清華大学と浙江大学の研究者は最近、この両方の基準を満たし、大容量電池の温度を効果的に調整できる、新しい熱スイッチング材料を設計した。『Nature Energy』誌で発表されたこの材料は、温度に素早く応答するため、電池がさまざまな動作条件下で放電と充電を安全に繰り返すことが可能になる。
a. 熱スイッチング材料(TSM)における熱スイッチングのメカニズム。通常の動作条件下では、この熱伝導ネットワークはフォノン輸送に最適で、1W m-1 K-1を超える熱伝導率を確保できる。熱暴走(TR:thermal runaway)条件下では、熱によってマイクロスフェア(微小球)の体積が膨張し、2次元フレークが分離するため、熱伝導率は0.1W m-1 K-1未満になる。赤い矢印の幅は、熱流束(単位面積あたりの伝熱量)の強度を表す。

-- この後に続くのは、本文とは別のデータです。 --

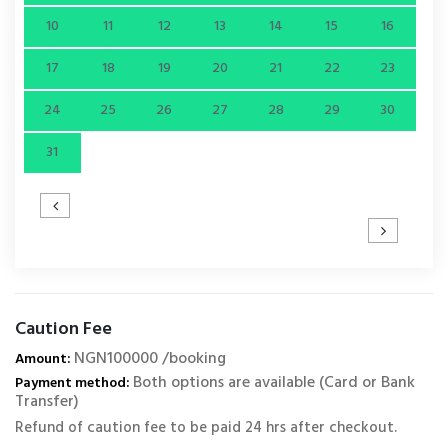
10
11
12
13
14
15
16
17
18
19
20
21
22
23
24
25
26
27
28
29
30
31
Caution Fee
NGN100000 /booking
Amount:
Both options are available (Card or Bank
Payment method:
Transfer)
Refund of caution fee to be paid 24 hrs after checkout.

b. 2次元フレークとマイクロスフェア懸濁液の凍結成形(freeze-casting)により、ポリマーを浸透させて交互積層構造を形成する自己組織化プロセス。フレークとマイクロスフェアは、高速攪拌によって水中に均一に分散し、スラリーを形成する。マイクロスフェアは、ヒドロキシル基を豊富に含むため、凍結過程でグラフェン・水・マイクロスフェアのコアシェル構造が形成されやすい。そのため、グラフェンシートが互いに重なり合いながらも、熱応答性マイクロスフェア層と密接に連結する構造が形成される。凍結乾燥後に交互積層構造が得られ、その後シリコーンゴムを浸透させることで、このTSMが得られる。出典:Nature Energy (2024). DOI:10.1038/s41560-024-01535-5
ジン・ワン(Jing Wang)とシュニン・フェン(Xuning Feng)をはじめとする共著者らは論文で、「熱的安全性管理の効果は、中間層材料の熱伝導率に依存するが、既存の設計では、性能と安全性の両方に必要な応答性が不足している」と述べている。「我々はこの難問に対処するため、熱伝導状態から断熱状態への熱スイッチング率が高い熱スイッチング材料を設計した」
ワンやフェンらのチームが設計した熱スイッチング材料は、連結されたグラフェン層の間にマイクロスフェア(微小球)が埋め込まれた構造になっている。注目すべきは、温度変化に応答して、このマイクロスフェアの体積が膨張することだ。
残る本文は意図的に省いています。